"""

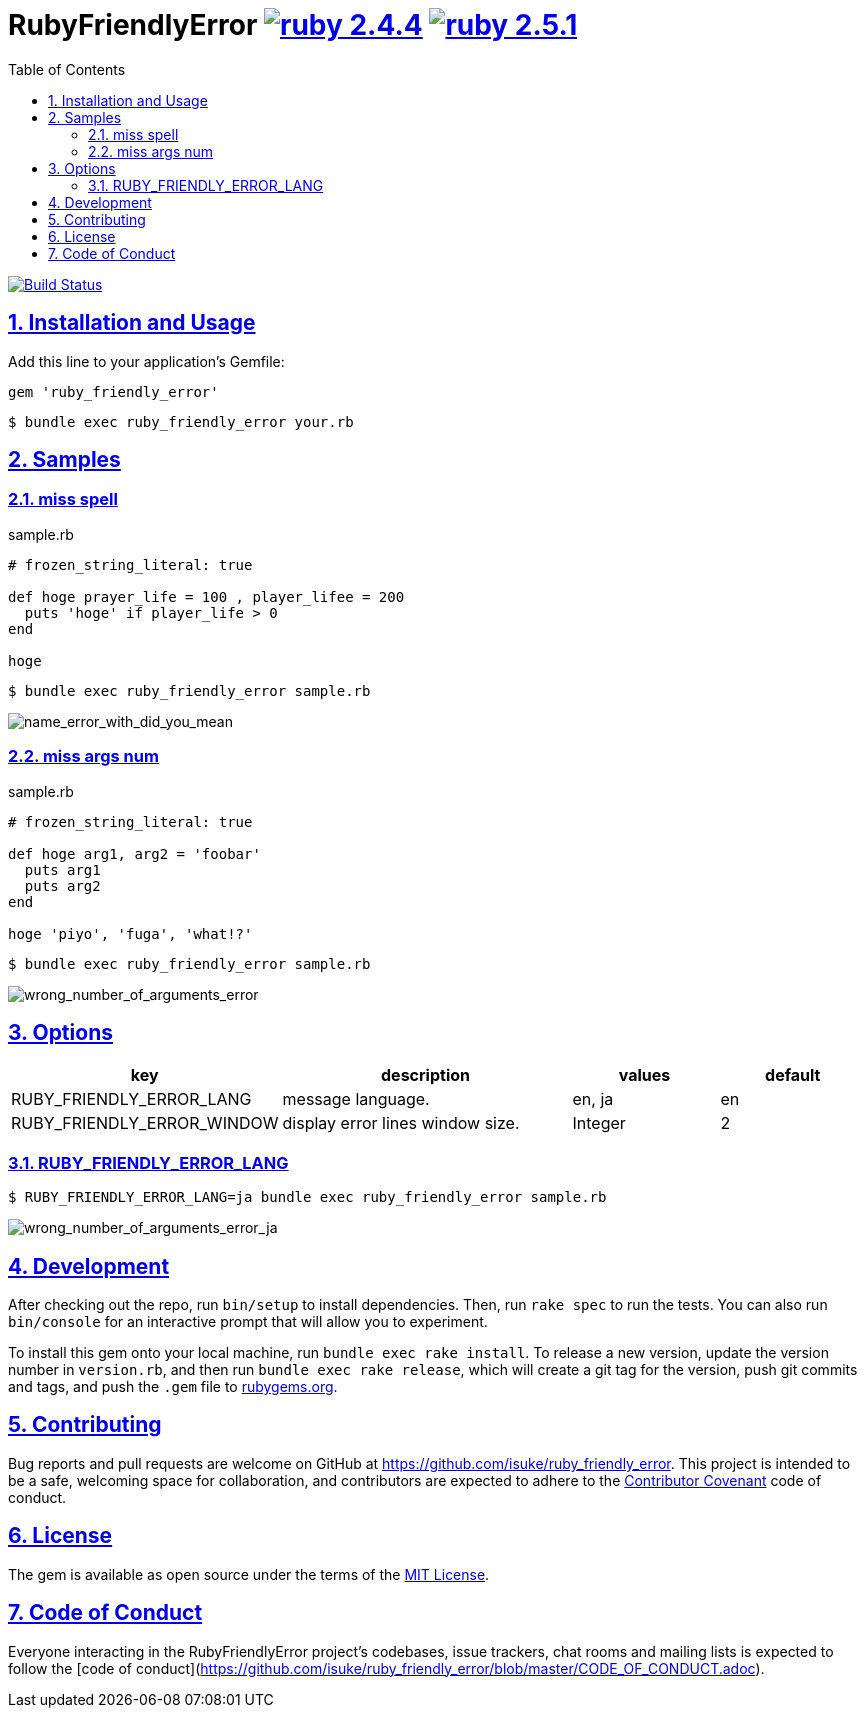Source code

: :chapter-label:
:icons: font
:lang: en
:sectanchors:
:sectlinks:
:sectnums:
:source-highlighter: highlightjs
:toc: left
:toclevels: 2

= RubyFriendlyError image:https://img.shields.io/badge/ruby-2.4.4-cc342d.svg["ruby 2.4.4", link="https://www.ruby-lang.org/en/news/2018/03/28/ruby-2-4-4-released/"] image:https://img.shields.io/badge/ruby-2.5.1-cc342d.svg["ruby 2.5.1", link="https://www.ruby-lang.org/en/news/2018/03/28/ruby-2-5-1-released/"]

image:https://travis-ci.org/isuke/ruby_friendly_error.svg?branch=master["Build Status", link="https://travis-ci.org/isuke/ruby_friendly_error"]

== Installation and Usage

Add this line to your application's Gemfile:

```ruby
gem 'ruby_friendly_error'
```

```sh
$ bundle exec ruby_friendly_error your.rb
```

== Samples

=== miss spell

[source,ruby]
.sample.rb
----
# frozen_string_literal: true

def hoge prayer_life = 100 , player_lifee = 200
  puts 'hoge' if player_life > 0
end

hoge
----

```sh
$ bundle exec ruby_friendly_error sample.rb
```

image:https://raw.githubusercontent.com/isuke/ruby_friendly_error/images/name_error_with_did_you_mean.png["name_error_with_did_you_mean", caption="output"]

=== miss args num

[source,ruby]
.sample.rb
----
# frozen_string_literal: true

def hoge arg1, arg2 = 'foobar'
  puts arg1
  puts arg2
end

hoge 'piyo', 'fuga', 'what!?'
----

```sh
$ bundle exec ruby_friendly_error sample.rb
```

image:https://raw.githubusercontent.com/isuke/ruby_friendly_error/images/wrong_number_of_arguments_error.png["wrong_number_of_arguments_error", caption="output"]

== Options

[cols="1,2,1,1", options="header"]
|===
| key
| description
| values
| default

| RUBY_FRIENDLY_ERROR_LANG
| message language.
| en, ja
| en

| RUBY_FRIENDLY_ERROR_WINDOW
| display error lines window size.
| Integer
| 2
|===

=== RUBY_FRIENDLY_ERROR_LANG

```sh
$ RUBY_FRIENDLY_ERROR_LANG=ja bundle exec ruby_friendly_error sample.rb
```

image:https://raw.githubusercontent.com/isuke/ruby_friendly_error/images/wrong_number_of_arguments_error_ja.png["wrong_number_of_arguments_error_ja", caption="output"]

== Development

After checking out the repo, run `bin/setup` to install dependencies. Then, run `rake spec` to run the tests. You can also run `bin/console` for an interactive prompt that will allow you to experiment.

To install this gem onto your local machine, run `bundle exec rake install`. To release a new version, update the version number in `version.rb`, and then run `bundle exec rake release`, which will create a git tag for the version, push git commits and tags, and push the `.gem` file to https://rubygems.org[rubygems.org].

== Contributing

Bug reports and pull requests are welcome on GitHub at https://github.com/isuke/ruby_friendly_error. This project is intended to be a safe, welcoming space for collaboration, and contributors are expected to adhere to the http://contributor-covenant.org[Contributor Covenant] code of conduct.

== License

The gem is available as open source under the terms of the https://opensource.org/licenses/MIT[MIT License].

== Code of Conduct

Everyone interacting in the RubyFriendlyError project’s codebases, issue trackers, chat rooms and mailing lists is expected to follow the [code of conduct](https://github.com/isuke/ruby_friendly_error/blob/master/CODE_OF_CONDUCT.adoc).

"""

What you should do:
An exact copy of all the records is required, with the pictures omitted.

Task output:
Source code

: :chapter-label:
:icons: font
:lang: en
:sectanchors:
:sectlinks:
:sectnums:
:source-highlighter: highlightjs
:toc: left
:toclevels: 2

= RubyFriendlyError image:https://img.shields.io/badge/ruby-2.4.4-cc342d.svg["ruby 2.4.4", link="https://www.ruby-lang.org/en/news/2018/03/28/ruby-2-4-4-released/"] image:https://img.shields.io/badge/ruby-2.5.1-cc342d.svg["ruby 2.5.1", link="https://www.ruby-lang.org/en/news/2018/03/28/ruby-2-5-1-released/"]

image:https://travis-ci.org/isuke/ruby_friendly_error.svg?branch=master["Build Status", link="https://travis-ci.org/isuke/ruby_friendly_error"]

== Installation and Usage

Add this line to your application's Gemfile:

```ruby
gem 'ruby_friendly_error'
```

```sh
$ bundle exec ruby_friendly_error your.rb
```

== Samples

=== miss spell

[source,ruby]
.sample.rb
----
# frozen_string_literal: true

def hoge prayer_life = 100 , player_lifee = 200
  puts 'hoge' if player_life > 0
end

hoge
----

```sh
$ bundle exec ruby_friendly_error sample.rb
```

image:https://raw.githubusercontent.com/isuke/ruby_friendly_error/images/name_error_with_did_you_mean.png["name_error_with_did_you_mean", caption="output"]

=== miss args num

[source,ruby]
.sample.rb
----
# frozen_string_literal: true

def hoge arg1, arg2 = 'foobar'
  puts arg1
  puts arg2
end

hoge 'piyo', 'fuga', 'what!?'
----

```sh
$ bundle exec ruby_friendly_error sample.rb
```

image:https://raw.githubusercontent.com/isuke/ruby_friendly_error/images/wrong_number_of_arguments_error.png["wrong_number_of_arguments_error", caption="output"]

== Options

[cols="1,2,1,1", options="header"]
|===
| key
| description
| values
| default

| RUBY_FRIENDLY_ERROR_LANG
| message language.
| en, ja
| en

| RUBY_FRIENDLY_ERROR_WINDOW
| display error lines window size.
| Integer
| 2
|===

=== RUBY_FRIENDLY_ERROR_LANG

```sh
$ RUBY_FRIENDLY_ERROR_LANG=ja bundle exec ruby_friendly_error sample.rb
```

image:https://raw.githubusercontent.com/isuke/ruby_friendly_error/images/wrong_number_of_arguments_error_ja.png["wrong_number_of_arguments_error_ja", caption="output"]

== Development

After checking out the repo, run `bin/setup` to install dependencies. Then, run `rake spec` to run the tests. You can also run `bin/console` for an interactive prompt that will allow you to experiment.

To install this gem onto your local machine, run `bundle exec rake install`. To release a new version, update the version number in `version.rb`, and then run `bundle exec rake release`, which will create a git tag for the version, push git commits and tags, and push the `.gem` file to https://rubygems.org[rubygems.org].

== Contributing

Bug reports and pull requests are welcome on GitHub at https://github.com/isuke/ruby_friendly_error. This project is intended to be a safe, welcoming space for collaboration, and contributors are expected to adhere to the http://contributor-covenant.org[Contributor Covenant] code of conduct.

== License

The gem is available as open source under the terms of the https://opensource.org/licenses/MIT[MIT License].

== Code of Conduct

Everyone interacting in the RubyFriendlyError project’s codebases, issue trackers, chat rooms and mailing lists is expected to follow the [code of conduct](https://github.com/isuke/ruby_friendly_error/blob/master/CODE_OF_CONDUCT.adoc).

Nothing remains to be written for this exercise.